Mayor Joey San Nicolas said in a Facebook video that Tinian had been "devastated" by Typhoon Yutu.

"We currently have no power and water at this time," the mayor said. "Our ports at this time are inaccessible and several other points within the island our currently inaccessible."

San Nicolas said they have deployed emergency responders to undergo rescue operations to help people who wanted to move into the shelters, which are being powered by generators. He added that Tinian has clearly been hit hard, but officials still needed to do an assessment of damage.

Rep. Ed Propst, a member of the CNMI House of Representatives, posted on Facebook that his home on Saipan was mostly destroyed during the typhoon, and that he, his wife, and kids had to hide in a tiny bedroom to survive the storm.

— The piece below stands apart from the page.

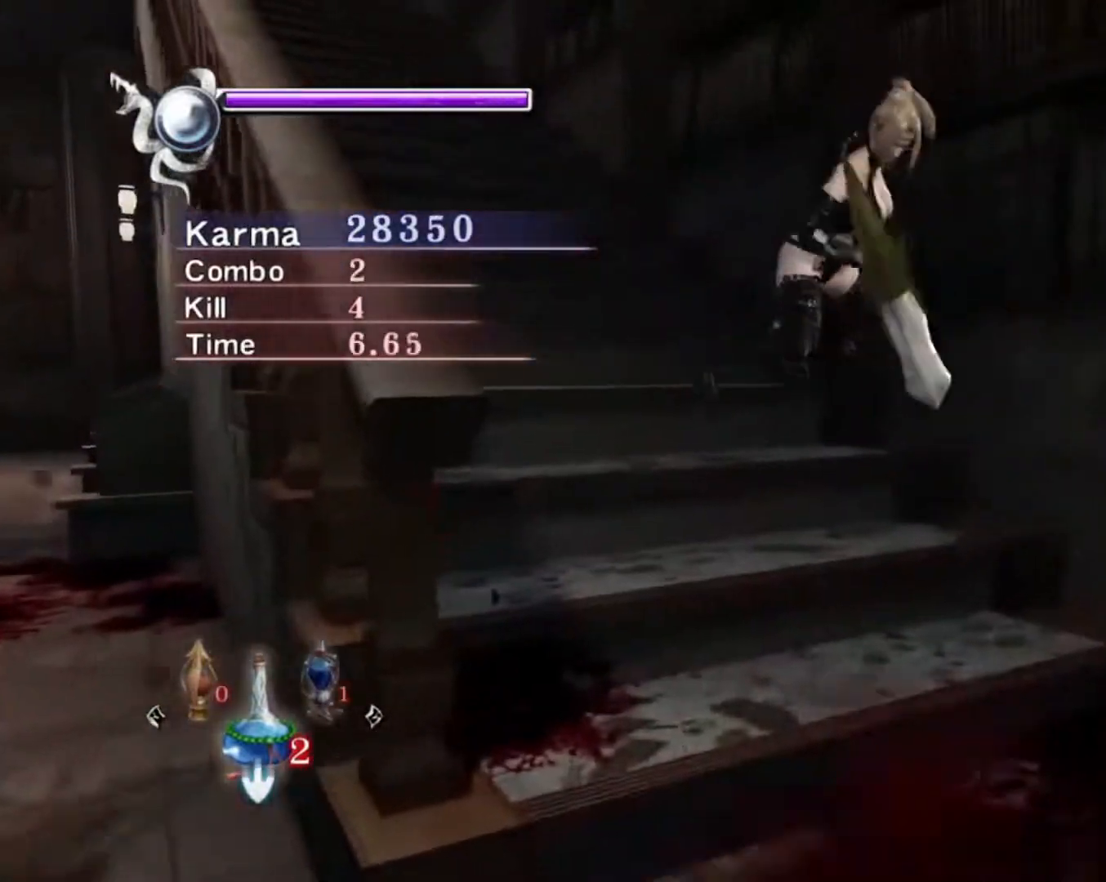
{"dt_ms": 500, "buttons": ["A"], "left_stick": "up", "right_stick": "center", "events": [[17, "right_stick", "left"], [50, "left_stick", "center"], [167, "right_stick", "center"], [267, "L2", "up"], [317, "left_stick", "up"], [500, "A", "down"]]}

"Our home in Dandan took on massive damage when some of the storm boards covering the windows flew off during Yutu's powerful 200+ mile an hour gusts," wrote Propst. "One of our sliding glass door panels then got blown out, and our heavy dining room table and its chairs wedged against it got tossed aside. Next to go was one of the glass panels in our bedroom. Suddenly we had Yutu's powerful gusts blowing directly into our home and rain shooting in sideways, as if water extinguishers had been activated and sprayed all over our home."

"Our bedroom door's hinges suddenly ripped off and the door tumbled into the hallway," he continued. "We grabbed the kids and huddled into a tiny bedroom."

Propst and his family were able to remain in the house through the night, and in the morning started cleaning up debris.

"Despite the destruction at our doorsteps, we find comfort in knowing we have each other, neighbor helping neighbor, everyone sharing what they have and giving whatever they can," he added. "This is the Commonwealth we all know and love and why we cannot leave. This is home..for better or for worse, and we are committed to making it better."